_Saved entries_
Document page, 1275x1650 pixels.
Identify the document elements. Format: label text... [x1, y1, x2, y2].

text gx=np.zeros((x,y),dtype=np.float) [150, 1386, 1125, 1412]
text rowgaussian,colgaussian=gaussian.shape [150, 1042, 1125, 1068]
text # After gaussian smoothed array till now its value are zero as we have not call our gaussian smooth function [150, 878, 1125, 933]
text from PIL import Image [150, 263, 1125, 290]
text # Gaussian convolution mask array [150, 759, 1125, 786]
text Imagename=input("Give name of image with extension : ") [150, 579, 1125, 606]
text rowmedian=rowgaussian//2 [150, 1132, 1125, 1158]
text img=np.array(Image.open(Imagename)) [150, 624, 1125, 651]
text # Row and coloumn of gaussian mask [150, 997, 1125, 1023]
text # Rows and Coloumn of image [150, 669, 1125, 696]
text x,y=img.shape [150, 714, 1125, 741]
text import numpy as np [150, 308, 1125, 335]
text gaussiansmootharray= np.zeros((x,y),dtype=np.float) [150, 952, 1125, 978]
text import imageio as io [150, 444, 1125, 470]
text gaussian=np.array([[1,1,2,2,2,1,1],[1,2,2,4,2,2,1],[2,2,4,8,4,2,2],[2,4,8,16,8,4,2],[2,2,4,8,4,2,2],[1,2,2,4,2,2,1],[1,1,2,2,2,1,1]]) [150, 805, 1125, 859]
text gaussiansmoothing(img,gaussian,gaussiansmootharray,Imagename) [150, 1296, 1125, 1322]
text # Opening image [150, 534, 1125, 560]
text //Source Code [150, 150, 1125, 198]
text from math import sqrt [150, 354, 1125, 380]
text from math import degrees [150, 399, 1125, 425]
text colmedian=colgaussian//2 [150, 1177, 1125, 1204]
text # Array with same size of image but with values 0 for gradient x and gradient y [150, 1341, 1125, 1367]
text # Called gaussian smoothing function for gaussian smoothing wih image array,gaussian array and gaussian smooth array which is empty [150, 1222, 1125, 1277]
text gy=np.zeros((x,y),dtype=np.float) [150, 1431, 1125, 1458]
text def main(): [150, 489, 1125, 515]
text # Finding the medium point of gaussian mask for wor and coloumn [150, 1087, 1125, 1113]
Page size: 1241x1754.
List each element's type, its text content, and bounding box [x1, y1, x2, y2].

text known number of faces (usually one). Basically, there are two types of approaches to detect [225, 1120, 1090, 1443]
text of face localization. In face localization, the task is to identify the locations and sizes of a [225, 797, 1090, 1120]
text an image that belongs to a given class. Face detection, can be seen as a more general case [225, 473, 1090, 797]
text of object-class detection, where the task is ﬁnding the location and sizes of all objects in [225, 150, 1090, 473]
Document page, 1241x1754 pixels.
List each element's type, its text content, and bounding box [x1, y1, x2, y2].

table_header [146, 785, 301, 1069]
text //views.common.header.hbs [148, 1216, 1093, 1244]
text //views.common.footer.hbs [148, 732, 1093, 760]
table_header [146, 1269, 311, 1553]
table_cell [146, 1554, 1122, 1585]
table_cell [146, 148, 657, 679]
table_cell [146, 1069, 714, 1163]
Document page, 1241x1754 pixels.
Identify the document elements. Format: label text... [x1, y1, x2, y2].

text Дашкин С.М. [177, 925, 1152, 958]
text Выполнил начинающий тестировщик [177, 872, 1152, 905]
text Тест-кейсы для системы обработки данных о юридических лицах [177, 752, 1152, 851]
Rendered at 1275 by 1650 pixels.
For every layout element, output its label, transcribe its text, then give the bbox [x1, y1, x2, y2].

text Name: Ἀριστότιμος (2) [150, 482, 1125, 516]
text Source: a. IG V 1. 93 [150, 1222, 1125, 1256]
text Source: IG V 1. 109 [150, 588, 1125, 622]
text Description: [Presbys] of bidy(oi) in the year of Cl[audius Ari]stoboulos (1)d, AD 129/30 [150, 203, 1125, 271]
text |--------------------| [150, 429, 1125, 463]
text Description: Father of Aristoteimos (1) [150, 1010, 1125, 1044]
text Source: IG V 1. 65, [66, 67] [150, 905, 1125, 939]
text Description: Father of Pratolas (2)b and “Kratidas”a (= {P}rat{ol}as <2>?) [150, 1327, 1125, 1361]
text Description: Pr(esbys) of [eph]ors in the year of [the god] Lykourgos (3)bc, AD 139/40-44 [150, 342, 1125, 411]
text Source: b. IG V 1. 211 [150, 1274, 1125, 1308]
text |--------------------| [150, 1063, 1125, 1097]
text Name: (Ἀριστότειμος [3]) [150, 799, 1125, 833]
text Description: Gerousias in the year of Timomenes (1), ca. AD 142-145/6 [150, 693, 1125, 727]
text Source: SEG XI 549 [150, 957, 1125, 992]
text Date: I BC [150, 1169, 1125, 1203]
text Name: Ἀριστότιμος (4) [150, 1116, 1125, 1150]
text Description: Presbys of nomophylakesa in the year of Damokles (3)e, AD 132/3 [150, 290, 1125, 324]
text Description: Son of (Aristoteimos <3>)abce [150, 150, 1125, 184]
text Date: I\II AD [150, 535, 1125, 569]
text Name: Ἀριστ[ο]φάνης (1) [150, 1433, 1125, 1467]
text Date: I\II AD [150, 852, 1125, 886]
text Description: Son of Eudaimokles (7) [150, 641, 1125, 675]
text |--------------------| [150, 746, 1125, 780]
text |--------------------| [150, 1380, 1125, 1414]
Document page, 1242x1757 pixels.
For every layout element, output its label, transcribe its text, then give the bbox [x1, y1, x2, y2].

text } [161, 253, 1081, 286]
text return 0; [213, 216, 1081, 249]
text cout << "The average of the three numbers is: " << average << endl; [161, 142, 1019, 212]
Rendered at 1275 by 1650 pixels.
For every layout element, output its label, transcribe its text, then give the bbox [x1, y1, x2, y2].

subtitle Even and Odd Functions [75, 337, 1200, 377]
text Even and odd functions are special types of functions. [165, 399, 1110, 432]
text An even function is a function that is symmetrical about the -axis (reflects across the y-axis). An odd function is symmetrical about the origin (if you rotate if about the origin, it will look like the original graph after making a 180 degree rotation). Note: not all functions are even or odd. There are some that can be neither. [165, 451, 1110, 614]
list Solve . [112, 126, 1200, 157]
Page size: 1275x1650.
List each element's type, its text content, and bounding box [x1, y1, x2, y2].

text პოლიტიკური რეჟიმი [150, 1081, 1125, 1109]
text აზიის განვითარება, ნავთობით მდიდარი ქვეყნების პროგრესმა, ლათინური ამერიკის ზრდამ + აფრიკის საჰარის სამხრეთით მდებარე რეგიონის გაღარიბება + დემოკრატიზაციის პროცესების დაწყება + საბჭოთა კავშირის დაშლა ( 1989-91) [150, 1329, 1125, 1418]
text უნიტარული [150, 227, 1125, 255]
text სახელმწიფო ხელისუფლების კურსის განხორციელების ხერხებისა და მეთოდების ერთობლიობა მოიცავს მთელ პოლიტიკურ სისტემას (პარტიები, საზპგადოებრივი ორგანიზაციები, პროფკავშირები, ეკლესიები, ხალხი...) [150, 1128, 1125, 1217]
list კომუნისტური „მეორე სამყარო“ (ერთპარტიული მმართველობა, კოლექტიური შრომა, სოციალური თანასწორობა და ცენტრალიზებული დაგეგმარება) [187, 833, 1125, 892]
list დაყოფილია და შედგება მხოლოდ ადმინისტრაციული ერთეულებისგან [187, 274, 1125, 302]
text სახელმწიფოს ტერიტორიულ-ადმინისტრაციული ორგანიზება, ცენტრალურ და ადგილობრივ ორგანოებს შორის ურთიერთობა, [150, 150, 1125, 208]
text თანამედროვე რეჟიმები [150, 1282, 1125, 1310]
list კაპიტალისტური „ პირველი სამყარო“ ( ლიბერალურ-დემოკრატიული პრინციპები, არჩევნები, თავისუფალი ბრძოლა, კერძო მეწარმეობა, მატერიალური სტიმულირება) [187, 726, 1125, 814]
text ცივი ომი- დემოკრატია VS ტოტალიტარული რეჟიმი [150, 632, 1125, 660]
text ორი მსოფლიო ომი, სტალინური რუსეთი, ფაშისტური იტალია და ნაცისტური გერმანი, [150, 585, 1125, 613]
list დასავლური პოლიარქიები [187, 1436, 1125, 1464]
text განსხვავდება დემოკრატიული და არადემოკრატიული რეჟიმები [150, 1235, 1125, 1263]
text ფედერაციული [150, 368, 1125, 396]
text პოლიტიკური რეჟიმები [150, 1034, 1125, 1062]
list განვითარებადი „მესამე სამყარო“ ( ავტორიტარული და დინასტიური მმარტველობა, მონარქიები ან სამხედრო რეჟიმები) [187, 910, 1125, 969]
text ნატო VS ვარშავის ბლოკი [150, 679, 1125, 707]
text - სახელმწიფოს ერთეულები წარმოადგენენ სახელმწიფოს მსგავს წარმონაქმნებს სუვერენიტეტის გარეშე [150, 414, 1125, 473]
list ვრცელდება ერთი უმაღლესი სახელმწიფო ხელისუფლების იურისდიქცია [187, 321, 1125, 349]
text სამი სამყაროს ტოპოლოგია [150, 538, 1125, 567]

_REQUIREMENT_
From the records above, print exactly the lines that run from the line with "table_cell [146, 1069, 714, 1163]" to the line with "Document page, 1242x1757 pixels.", inclusive.

_RESPONSE TO THIS EXERCISE_
table_cell [146, 1069, 714, 1163]
Document page, 1241x1754 pixels.
Identify the document elements. Format: label text... [x1, y1, x2, y2].

text Дашкин С.М. [177, 925, 1152, 958]
text Выполнил начинающий тестировщик [177, 872, 1152, 905]
text Тест-кейсы для системы обработки данных о юридических лицах [177, 752, 1152, 851]
Rendered at 1275 by 1650 pixels.
For every layout element, output its label, transcribe its text, then give the bbox [x1, y1, x2, y2].

text Name: Ἀριστότιμος (2) [150, 482, 1125, 516]
text Source: a. IG V 1. 93 [150, 1222, 1125, 1256]
text Source: IG V 1. 109 [150, 588, 1125, 622]
text Description: [Presbys] of bidy(oi) in the year of Cl[audius Ari]stoboulos (1)d, AD 129/30 [150, 203, 1125, 271]
text |--------------------| [150, 429, 1125, 463]
text Description: Father of Aristoteimos (1) [150, 1010, 1125, 1044]
text Source: IG V 1. 65, [66, 67] [150, 905, 1125, 939]
text Description: Father of Pratolas (2)b and “Kratidas”a (= {P}rat{ol}as <2>?) [150, 1327, 1125, 1361]
text Description: Pr(esbys) of [eph]ors in the year of [the god] Lykourgos (3)bc, AD 139/40-44 [150, 342, 1125, 411]
text Source: b. IG V 1. 211 [150, 1274, 1125, 1308]
text |--------------------| [150, 1063, 1125, 1097]
text Name: (Ἀριστότειμος [3]) [150, 799, 1125, 833]
text Description: Gerousias in the year of Timomenes (1), ca. AD 142-145/6 [150, 693, 1125, 727]
text Source: SEG XI 549 [150, 957, 1125, 992]
text Date: I BC [150, 1169, 1125, 1203]
text Name: Ἀριστότιμος (4) [150, 1116, 1125, 1150]
text Description: Presbys of nomophylakesa in the year of Damokles (3)e, AD 132/3 [150, 290, 1125, 324]
text Description: Son of (Aristoteimos <3>)abce [150, 150, 1125, 184]
text Date: I\II AD [150, 535, 1125, 569]
text Name: Ἀριστ[ο]φάνης (1) [150, 1433, 1125, 1467]
text Date: I\II AD [150, 852, 1125, 886]
text Description: Son of Eudaimokles (7) [150, 641, 1125, 675]
text |--------------------| [150, 746, 1125, 780]
text |--------------------| [150, 1380, 1125, 1414]
Document page, 1242x1757 pixels.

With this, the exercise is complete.